Nicola Hanney(Image: Liosa McNamara)
Moody was jailed in 2022 for three years and three months after pleading guilty to coercive control of Nicola Hanney, 45, with whom he was in a relationship with. In Ms Hanney’s case, He engaged in a four-year campaign of harassment, assaults, threats and coercive control.
In the case this week, the court heard how Moody continued to offend while the woman was in hospital pregnant, and after the birth of their child. He sent her 2,261 violent, abusive and threatening messages over a six- day period in March 2016.
While she was in hospital with his baby, Moody sent her a message stating: “I wish you were dead. I hope you bleed to death.
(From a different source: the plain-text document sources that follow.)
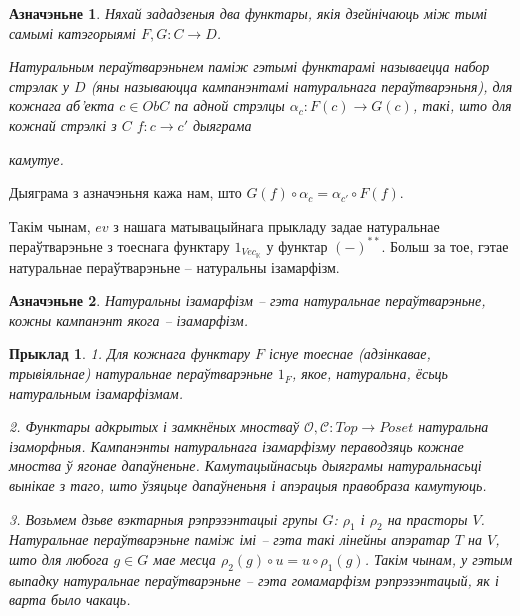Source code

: \documentclass[a4paper,12pt]{book}
\newtheorem{example}{Прыклад}[section]
\newtheorem{definition}{Азначэньне}[section]
\begin{document}
\begin{definition}
  Няхай зададзеныя два функтары, якія дзейнічаюць між тымі самымі
  катэгорыямі $F, G: C \rightarrow D$.

  Натуральным пераўтварэньнем
  паміж гэтымі функтарамі называецца набор стрэлак у $D$ (яны
  называюцца кампанэнтамі натуральнага пераўтварэньня), для
  кожнага аб'екта $c \in Ob C$ па адной стрэлцы $\alpha_c: F(c)
  \rightarrow G(c)$, такі, што для кожнай стрэлкі з $C$ $f:c
  \rightarrow c'$ дыяграма


  камутуе.

\end{definition}

Дыяграма з азначэньня кажа нам, што $G(f) \circ \alpha_c = \alpha_{c'}
\circ F(f)$.

Такім чынам, $ev$ з нашага матывацыйнага прыкладу задае натуральнае
пераўтварэньне з тоеснага функтару $1_{Vec_{\mathbb{K}}}$ у функтар
$(-)^{**}$. Больш за тое, гэтае натуральнае пераўтварэньне --
натуральны ізамарфізм.

\begin{definition}
  Натуральны ізамарфізм -- гэта натуральнае пераўтварэньне, кожны
  кампанэнт якога -- ізамарфізм.
\end{definition}

\begin{example}
  1. Для кожнага функтару $F$ існуе тоеснае (адзінкавае, трывіяльнае)
  натуральнае пераўтварэньне
  $1_F$, якое, натуральна, ёсьць натуральным ізамарфізмам.

  2. Функтары адкрытых і замкнёных мностваў $\mathcal{O}, \mathcal{C}:
  Top \rightarrow Poset$ натуральна ізаморфныя. Кампанэнты
  натуральнага ізамарфізму пераводзяць кожнае мноства ў ягонае
  дапаўненьне. Камутацыйнасьць дыяграмы натуральнасьці вынікае з таго,
  што ўзяцьце дапаўненьня і апэрацыя правобраза камутуюць.

  3. Возьмем дзьве вэктарныя рэпрэзэнтацыі групы $G$: $\rho_1$ і
  $\rho_2$ на прасторы $V$. Натуральнае пераўтварэньне паміж імі --
  гэта такі лінейны апэратар $T$ на $V$, што для любога $g \in G$
  мае месца $\rho_2(g) \circ u = u \circ \rho_1(g)$. Такім чынам, у
  гэтым выпадку натуральнае пераўтварэньне -- гэта гомамарфізм
  рэпрэзэнтацый, як і варта было чакаць.
\end{example}
\end{document}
I hope the baby dies.” The woman in question, who has not been named, said: “If someone had listened in 2017, Nicola [Ms Hanney] would have been spared”.
This injured party went to GSOC in December 2017 and made a statement in March 2018 and forwarded on a large amount ofmaterial once the investigation had begun. However, she didn’t receive any updates on developments until October 2020.
GSOC contacted her to tell her that Moody had been invited to an interview but did not attend in July 2019 as he was on work-related stress leave. In her victim impact statement, the woman said she was “met with silence” after making the complaint to GSOC.
She went on to say she felt “profound anger” Moody continued to serve – “wearing the uniform of protection” despite being an abuser behind closed doors. And she said a welfare call from GSOC on the day the thug was sentenced in 2022 for his crimes against Ms Hanney was like a “sledgehammer” but she went on to say the actions taken by the NBCI [National Bureau of Criminal Investigation] had “restored some of my faith”.
She also described how Moody had destroyed their baby’s nursery, before he “paced with a knife like a man possessed”. Judge Martin Nolan said the offending was “prolonged” and “extreme” and sentenced Moody to 6 years with the final 15 months suspended on strict conditions.
He had been remanded in custody following the end of his last sentence in December 2024. He was arrested in October 2023 for his latest case and was charged in July 2024.